Stored items:
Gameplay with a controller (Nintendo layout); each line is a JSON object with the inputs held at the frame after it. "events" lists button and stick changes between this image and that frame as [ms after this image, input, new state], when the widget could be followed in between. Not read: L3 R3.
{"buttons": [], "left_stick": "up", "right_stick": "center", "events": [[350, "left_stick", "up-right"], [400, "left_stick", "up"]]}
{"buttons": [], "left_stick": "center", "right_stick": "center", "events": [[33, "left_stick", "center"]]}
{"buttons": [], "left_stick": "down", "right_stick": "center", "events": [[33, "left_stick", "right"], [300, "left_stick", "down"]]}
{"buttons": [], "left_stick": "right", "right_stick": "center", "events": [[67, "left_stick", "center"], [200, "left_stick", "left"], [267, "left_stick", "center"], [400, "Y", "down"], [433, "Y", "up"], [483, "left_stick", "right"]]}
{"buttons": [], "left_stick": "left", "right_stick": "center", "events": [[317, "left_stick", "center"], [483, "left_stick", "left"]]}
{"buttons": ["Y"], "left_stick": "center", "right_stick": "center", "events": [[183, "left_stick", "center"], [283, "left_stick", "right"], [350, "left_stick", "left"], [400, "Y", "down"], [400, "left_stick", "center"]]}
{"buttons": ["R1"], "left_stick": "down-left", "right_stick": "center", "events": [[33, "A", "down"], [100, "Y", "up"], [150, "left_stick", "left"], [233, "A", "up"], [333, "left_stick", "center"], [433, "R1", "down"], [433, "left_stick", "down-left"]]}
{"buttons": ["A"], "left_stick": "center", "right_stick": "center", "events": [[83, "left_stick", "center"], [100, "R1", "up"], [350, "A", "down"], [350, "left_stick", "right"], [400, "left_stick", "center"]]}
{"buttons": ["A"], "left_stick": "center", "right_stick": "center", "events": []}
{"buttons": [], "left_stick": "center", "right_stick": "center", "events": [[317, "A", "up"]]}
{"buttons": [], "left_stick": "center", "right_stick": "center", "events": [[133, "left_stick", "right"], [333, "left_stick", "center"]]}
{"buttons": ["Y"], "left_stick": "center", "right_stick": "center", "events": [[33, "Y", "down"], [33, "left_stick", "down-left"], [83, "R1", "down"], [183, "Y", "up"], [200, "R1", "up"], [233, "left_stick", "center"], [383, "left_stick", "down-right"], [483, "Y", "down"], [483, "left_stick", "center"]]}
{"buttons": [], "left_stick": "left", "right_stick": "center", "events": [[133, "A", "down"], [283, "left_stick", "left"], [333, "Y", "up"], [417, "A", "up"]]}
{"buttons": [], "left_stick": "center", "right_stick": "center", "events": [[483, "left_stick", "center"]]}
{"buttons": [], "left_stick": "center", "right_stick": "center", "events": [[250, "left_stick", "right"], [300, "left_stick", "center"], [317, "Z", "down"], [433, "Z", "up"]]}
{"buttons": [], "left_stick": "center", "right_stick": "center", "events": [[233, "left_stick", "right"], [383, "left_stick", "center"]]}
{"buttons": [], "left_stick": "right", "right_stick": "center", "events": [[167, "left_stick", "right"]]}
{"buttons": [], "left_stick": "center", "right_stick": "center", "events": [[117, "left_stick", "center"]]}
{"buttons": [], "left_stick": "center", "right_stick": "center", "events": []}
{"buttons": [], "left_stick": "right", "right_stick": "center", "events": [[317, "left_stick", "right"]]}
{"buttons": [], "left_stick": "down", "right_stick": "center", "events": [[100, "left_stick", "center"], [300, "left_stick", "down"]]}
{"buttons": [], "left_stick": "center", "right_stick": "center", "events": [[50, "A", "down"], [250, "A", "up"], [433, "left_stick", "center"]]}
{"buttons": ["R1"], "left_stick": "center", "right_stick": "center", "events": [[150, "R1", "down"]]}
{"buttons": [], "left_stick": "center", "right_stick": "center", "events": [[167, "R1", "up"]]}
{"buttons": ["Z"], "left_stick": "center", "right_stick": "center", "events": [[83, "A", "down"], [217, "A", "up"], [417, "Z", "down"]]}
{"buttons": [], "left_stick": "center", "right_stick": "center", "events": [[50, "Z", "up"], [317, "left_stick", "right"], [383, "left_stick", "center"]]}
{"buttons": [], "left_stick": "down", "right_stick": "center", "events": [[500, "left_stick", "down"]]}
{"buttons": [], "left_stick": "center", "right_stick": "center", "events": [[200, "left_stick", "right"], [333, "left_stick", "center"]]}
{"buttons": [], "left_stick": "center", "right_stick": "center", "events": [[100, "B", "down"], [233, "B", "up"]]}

### Required work:
The entries above are to be copied word for word.

### Output:
Gameplay with a controller (Nintendo layout); each line is a JSON object with the inputs held at the frame after it. "events" lists button and stick changes between this image and that frame as [ms after this image, input, new state], when the widget could be followed in between. Not read: L3 R3.
{"buttons": [], "left_stick": "up", "right_stick": "center", "events": [[350, "left_stick", "up-right"], [400, "left_stick", "up"]]}
{"buttons": [], "left_stick": "center", "right_stick": "center", "events": [[33, "left_stick", "center"]]}
{"buttons": [], "left_stick": "down", "right_stick": "center", "events": [[33, "left_stick", "right"], [300, "left_stick", "down"]]}
{"buttons": [], "left_stick": "right", "right_stick": "center", "events": [[67, "left_stick", "center"], [200, "left_stick", "left"], [267, "left_stick", "center"], [400, "Y", "down"], [433, "Y", "up"], [483, "left_stick", "right"]]}
{"buttons": [], "left_stick": "left", "right_stick": "center", "events": [[317, "left_stick", "center"], [483, "left_stick", "left"]]}
{"buttons": ["Y"], "left_stick": "center", "right_stick": "center", "events": [[183, "left_stick", "center"], [283, "left_stick", "right"], [350, "left_stick", "left"], [400, "Y", "down"], [400, "left_stick", "center"]]}
{"buttons": ["R1"], "left_stick": "down-left", "right_stick": "center", "events": [[33, "A", "down"], [100, "Y", "up"], [150, "left_stick", "left"], [233, "A", "up"], [333, "left_stick", "center"], [433, "R1", "down"], [433, "left_stick", "down-left"]]}
{"buttons": ["A"], "left_stick": "center", "right_stick": "center", "events": [[83, "left_stick", "center"], [100, "R1", "up"], [350, "A", "down"], [350, "left_stick", "right"], [400, "left_stick", "center"]]}
{"buttons": ["A"], "left_stick": "center", "right_stick": "center", "events": []}
{"buttons": [], "left_stick": "center", "right_stick": "center", "events": [[317, "A", "up"]]}
{"buttons": [], "left_stick": "center", "right_stick": "center", "events": [[133, "left_stick", "right"], [333, "left_stick", "center"]]}
{"buttons": ["Y"], "left_stick": "center", "right_stick": "center", "events": [[33, "Y", "down"], [33, "left_stick", "down-left"], [83, "R1", "down"], [183, "Y", "up"], [200, "R1", "up"], [233, "left_stick", "center"], [383, "left_stick", "down-right"], [483, "Y", "down"], [483, "left_stick", "center"]]}
{"buttons": [], "left_stick": "left", "right_stick": "center", "events": [[133, "A", "down"], [283, "left_stick", "left"], [333, "Y", "up"], [417, "A", "up"]]}
{"buttons": [], "left_stick": "center", "right_stick": "center", "events": [[483, "left_stick", "center"]]}
{"buttons": [], "left_stick": "center", "right_stick": "center", "events": [[250, "left_stick", "right"], [300, "left_stick", "center"], [317, "Z", "down"], [433, "Z", "up"]]}
{"buttons": [], "left_stick": "center", "right_stick": "center", "events": [[233, "left_stick", "right"], [383, "left_stick", "center"]]}
{"buttons": [], "left_stick": "right", "right_stick": "center", "events": [[167, "left_stick", "right"]]}
{"buttons": [], "left_stick": "center", "right_stick": "center", "events": [[117, "left_stick", "center"]]}
{"buttons": [], "left_stick": "center", "right_stick": "center", "events": []}
{"buttons": [], "left_stick": "right", "right_stick": "center", "events": [[317, "left_stick", "right"]]}
{"buttons": [], "left_stick": "down", "right_stick": "center", "events": [[100, "left_stick", "center"], [300, "left_stick", "down"]]}
{"buttons": [], "left_stick": "center", "right_stick": "center", "events": [[50, "A", "down"], [250, "A", "up"], [433, "left_stick", "center"]]}
{"buttons": ["R1"], "left_stick": "center", "right_stick": "center", "events": [[150, "R1", "down"]]}
{"buttons": [], "left_stick": "center", "right_stick": "center", "events": [[167, "R1", "up"]]}
{"buttons": ["Z"], "left_stick": "center", "right_stick": "center", "events": [[83, "A", "down"], [217, "A", "up"], [417, "Z", "down"]]}
{"buttons": [], "left_stick": "center", "right_stick": "center", "events": [[50, "Z", "up"], [317, "left_stick", "right"], [383, "left_stick", "center"]]}
{"buttons": [], "left_stick": "down", "right_stick": "center", "events": [[500, "left_stick", "down"]]}
{"buttons": [], "left_stick": "center", "right_stick": "center", "events": [[200, "left_stick", "right"], [333, "left_stick", "center"]]}
{"buttons": [], "left_stick": "center", "right_stick": "center", "events": [[100, "B", "down"], [233, "B", "up"]]}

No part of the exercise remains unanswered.